SAN DIEGO (KGTV) - People looking for some extra cash on hand during the coronavirus pandemic are turning to pawn shops as one way to make ends meet.
Moris Adato, the owner of CashCo Pawn, says business for pawn loans started to pick up near the end of April when people needed extra money for mortgage and rent payments.
"It's getting crazy right now," Adato says.
Pawn shop owners say their loans can help people make ends meet as they wait for things like EDD payments or stimulus checks or search for a new job.
When someone pawns an item, the shop owner gives them a loan against the item's cash value. People typically have 4-6 months to pay it back, with interest. Once the loan is repaid, the item is returned to the owner.
If someone can't, or chooses not to repay the loan, the item then belongs to the store and can be sold. There's no penalty for forfeiting the item, and it will not affect your credit score.

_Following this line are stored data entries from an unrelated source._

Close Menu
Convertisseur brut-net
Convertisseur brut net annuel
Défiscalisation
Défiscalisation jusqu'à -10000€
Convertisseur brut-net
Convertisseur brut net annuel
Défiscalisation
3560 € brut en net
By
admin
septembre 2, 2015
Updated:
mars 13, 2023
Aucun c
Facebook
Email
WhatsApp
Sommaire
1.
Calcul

Many stores, like Adato's, will allow people to extend their loans if they ask.
Adato says his most common item is jewelry.
"Jewelry in itself is something to wear and to look good, but it's a commodity," he says. "It's gold, silver, or diamonds. If things go wrong, this is how you get out of trouble."
Experts say there are a few things people need to know before deciding to pawn a possession.
First, make sure the store you go to is accredited with a state or national pawnbrokers association. That will ensure they follow all the laws and regulations of the business.
Second, ask about the terms of the loan, especially the interest. California law caps the interest on a pawn loan at 3% per month.
Third, make sure you understand all of the extra costs, including storage and set up fees.
Despite the spike in demand, Adato says about 90% of the people who come in for loans pay them back and reclaim their items. His store is offering zero-interest on any loan paid in full within 30 days. He's also promoting safety by doing as much business as possible through his website and app.
Adato says it's a small way he can help people get by during the pandemic.
"There are still people out there that need money, unfortunately," says Adato. "These are blue-collar, working, hard class citizens that just need groceries to get through this hard time."